FAA’S TURBULENCE–On the day contract negotiations began between the Federal Aviation Administration (FAA) and the National Association of Air Traffic Controllers, the FAA staged more than 20 press conferences in a “coordinated media assault aimed at justifying an ill-advised plan that would lead to fewer controllers guiding more planes,” said NATCA President John Carr. With 1,000 fewer controllers than seven years ago, today’s 14,500 controllers are moving more planes than ever–yet the FAA hired just 13 new controllers in 2004. In addition, the FAA’s recent public comments have painted controllers’ as overpaid. But the FAA official presenting the agency’s case at a Pittsburgh press conference is paid $162,100 a year, according to the “Pittsburgh Tribune Review,” for administrative work–not highly stressful tower work safely guiding passenger-laden planes through the nation’s skies.
TARNISHED GOLDEN YEARS–People near retirement are facing growing uncertainty as employers switch from traditional defined-benefit pensions to options such as 401(k) plans subject to the vagaries of the stock market and inflation, a new EPI report shows. In addition, the report, “Shifting Risk,” shows employers also have been cutting their contributions to employees’ retirement savings. While employers continue to eliminate traditional pensions, President George W. Bush is pushing hard to privatize Social Security. The report is the third and final of a series of recent reports examining Bush’s Social Security privatization plan and other retirement security issues. All three are available at http://www.epi.org .
AIR PHONE FIGHT STILL RINGING–The Federal Communication Commission’s (FCC’s) proposal to lift the ban on cell phone use aboard commercial airliners “could have catastrophic effects on aviation and safety and security,” Flight Attendants-CWA President Pat Friend told a House of Representatives committee July 15. Friend said the FCC is continuing to push for the rule despite public, industry and some government opposition. The vast majority of the 7,800 written comments submitted to the FCC oppose onboard cell phone use, and a recent poll showed 63 percent of Americans are against lifting the ban. The Justice Department has raised concerns about terrorists using in-flight cell phones to stage and coordinate attacks, and one of the nation’s largest cell phone service providers, Cingular, has weighed in on the side of cell phone silence.

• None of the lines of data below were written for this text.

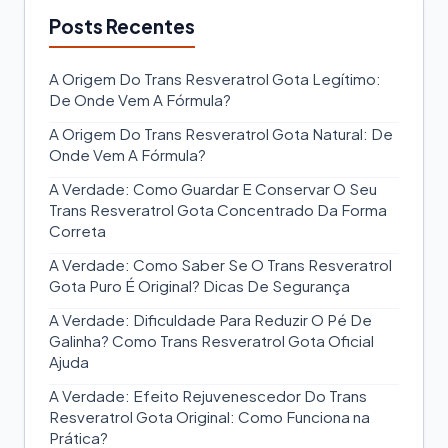
Posts Recentes
A Origem Do Trans Resveratrol Gota Legítimo:
De Onde Vem A Fórmula?
A Origem Do Trans Resveratrol Gota Natural: De
Onde Vem A Fórmula?
A Verdade: Como Guardar E Conservar O Seu
Trans Resveratrol Gota Concentrado Da Forma
Correta
A Verdade: Como Saber Se O Trans Resveratrol
Gota Puro É Original? Dicas De Segurança
A Verdade: Dificuldade Para Reduzir O Pé De
Galinha? Como Trans Resveratrol Gota Oficial
Ajuda
A Verdade: Efeito Rejuvenescedor Do Trans
Resveratrol Gota Original: Como Funciona na
Prática?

CHINA CURRENCY PLAN A ‘SMOKE SCREEN’–China’s announcement that it will revalue its currency, the yuan, by 2 percent is little more than a smoke screen, AFL-CIO Secretary-Treasurer Richard Trumka said. “A 2 percent revaluation doesn’t mean much when the yuan is undervalued by 40 percent or more,” Trumka said, adding the devaluation will not affect the mushrooming trade deficit with China or the 410,000 manufacturing jobs lost over the past two years to China trade. Last September, the Bush administration rejected a petition by a coalition of 20 industrial, agricultural and service organizations that called for trade sanctions against China unless that country devalued its currency. China keeps the exchange rate of its currency artificially low, the petition said, giving that country an unfair trade advantage over the United States.